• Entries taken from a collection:
__________
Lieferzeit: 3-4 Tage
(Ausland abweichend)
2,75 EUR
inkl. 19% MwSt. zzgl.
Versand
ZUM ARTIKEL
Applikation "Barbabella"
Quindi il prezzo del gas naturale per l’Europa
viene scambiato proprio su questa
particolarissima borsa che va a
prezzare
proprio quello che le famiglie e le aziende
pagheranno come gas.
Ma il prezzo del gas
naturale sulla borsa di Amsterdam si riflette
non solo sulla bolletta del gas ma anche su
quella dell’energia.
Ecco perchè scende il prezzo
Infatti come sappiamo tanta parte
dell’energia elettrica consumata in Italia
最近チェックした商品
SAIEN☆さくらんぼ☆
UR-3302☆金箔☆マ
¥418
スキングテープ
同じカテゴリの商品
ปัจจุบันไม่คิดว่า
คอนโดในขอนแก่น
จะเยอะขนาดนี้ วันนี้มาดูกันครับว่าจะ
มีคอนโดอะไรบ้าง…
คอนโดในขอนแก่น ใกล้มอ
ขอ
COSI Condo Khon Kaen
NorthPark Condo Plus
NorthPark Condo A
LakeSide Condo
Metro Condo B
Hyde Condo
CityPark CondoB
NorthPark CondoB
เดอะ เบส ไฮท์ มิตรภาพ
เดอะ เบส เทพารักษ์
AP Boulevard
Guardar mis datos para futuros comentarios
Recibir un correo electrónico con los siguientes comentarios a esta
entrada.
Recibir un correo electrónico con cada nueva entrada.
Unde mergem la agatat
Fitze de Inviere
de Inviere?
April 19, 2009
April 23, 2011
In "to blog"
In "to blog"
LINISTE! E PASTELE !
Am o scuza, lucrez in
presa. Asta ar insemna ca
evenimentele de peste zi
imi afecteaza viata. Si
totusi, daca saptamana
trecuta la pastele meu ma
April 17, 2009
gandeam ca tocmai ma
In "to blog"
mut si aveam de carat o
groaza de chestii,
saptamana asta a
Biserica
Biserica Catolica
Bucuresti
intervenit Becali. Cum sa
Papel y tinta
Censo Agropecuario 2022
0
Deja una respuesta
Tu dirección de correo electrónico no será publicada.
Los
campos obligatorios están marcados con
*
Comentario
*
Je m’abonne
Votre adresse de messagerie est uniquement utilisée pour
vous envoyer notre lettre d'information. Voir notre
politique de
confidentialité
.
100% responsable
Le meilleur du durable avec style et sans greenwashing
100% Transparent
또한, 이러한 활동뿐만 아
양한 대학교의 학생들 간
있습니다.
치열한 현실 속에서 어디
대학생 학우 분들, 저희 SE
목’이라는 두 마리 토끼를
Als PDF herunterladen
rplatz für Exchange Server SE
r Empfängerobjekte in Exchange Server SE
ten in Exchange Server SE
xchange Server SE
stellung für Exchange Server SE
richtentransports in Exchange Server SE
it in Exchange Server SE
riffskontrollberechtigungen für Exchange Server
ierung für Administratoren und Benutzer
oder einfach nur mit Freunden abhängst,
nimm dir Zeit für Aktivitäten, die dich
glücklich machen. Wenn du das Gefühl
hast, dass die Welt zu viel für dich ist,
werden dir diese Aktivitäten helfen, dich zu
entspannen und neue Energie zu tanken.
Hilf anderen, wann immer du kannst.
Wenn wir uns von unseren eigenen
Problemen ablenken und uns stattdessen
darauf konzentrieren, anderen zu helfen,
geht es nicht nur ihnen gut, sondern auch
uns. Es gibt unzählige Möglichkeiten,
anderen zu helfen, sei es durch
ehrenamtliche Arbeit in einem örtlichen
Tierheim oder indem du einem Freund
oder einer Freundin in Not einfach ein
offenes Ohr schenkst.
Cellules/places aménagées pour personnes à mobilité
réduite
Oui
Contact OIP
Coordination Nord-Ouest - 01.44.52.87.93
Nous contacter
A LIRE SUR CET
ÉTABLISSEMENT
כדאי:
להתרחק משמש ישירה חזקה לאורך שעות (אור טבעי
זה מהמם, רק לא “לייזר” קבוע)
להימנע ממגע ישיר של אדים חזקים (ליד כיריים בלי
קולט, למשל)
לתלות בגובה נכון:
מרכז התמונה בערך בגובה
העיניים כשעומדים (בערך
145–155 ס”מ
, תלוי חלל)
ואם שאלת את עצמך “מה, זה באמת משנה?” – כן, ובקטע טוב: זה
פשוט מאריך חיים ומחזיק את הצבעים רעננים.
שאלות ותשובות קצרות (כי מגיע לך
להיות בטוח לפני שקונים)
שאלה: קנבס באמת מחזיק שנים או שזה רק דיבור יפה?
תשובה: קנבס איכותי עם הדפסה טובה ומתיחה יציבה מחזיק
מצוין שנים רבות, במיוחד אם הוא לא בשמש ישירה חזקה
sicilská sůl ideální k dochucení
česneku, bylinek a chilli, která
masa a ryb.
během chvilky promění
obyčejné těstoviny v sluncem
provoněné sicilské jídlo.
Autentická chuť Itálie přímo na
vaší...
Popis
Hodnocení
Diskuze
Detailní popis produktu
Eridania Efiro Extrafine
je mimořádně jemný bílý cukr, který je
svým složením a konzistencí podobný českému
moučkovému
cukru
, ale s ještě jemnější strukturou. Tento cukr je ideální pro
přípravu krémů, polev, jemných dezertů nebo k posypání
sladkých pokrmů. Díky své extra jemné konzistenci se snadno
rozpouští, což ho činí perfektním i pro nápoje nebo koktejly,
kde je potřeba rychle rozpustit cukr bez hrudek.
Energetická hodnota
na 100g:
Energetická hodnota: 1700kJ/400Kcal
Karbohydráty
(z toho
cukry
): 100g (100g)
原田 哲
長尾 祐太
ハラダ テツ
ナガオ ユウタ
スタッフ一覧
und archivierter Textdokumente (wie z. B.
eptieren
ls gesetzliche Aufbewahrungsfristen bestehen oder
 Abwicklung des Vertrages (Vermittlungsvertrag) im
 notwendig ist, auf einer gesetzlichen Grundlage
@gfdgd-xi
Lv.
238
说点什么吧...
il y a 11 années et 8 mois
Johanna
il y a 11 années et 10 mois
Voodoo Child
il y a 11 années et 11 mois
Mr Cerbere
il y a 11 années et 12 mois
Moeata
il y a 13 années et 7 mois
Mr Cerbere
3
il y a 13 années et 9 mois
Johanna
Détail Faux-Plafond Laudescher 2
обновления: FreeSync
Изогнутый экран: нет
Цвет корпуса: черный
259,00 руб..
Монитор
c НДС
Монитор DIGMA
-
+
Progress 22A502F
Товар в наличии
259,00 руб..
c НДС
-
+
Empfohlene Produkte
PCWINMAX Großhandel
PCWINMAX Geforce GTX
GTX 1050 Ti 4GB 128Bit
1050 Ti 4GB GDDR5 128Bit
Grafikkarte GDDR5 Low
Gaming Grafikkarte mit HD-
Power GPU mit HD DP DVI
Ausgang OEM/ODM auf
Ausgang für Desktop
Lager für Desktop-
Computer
__________
• Task statement: Nothing but the lines from the start of the data through the line holding "Guardar mis datos para futuros comentarios" should be restated, and each one exactly.

• Answer to the exercise:
Lieferzeit: 3-4 Tage
(Ausland abweichend)
2,75 EUR
inkl. 19% MwSt. zzgl.
Versand
ZUM ARTIKEL
Applikation "Barbabella"
Quindi il prezzo del gas naturale per l’Europa
viene scambiato proprio su questa
particolarissima borsa che va a
prezzare
proprio quello che le famiglie e le aziende
pagheranno come gas.
Ma il prezzo del gas
naturale sulla borsa di Amsterdam si riflette
non solo sulla bolletta del gas ma anche su
quella dell’energia.
Ecco perchè scende il prezzo
Infatti come sappiamo tanta parte
dell’energia elettrica consumata in Italia
最近チェックした商品
SAIEN☆さくらんぼ☆
UR-3302☆金箔☆マ
¥418
スキングテープ
同じカテゴリの商品
ปัจจุบันไม่คิดว่า
คอนโดในขอนแก่น
จะเยอะขนาดนี้ วันนี้มาดูกันครับว่าจะ
มีคอนโดอะไรบ้าง…
คอนโดในขอนแก่น ใกล้มอ
ขอ
COSI Condo Khon Kaen
NorthPark Condo Plus
NorthPark Condo A
LakeSide Condo
Metro Condo B
Hyde Condo
CityPark CondoB
NorthPark CondoB
เดอะ เบส ไฮท์ มิตรภาพ
เดอะ เบส เทพารักษ์
AP Boulevard
Guardar mis datos para futuros comentarios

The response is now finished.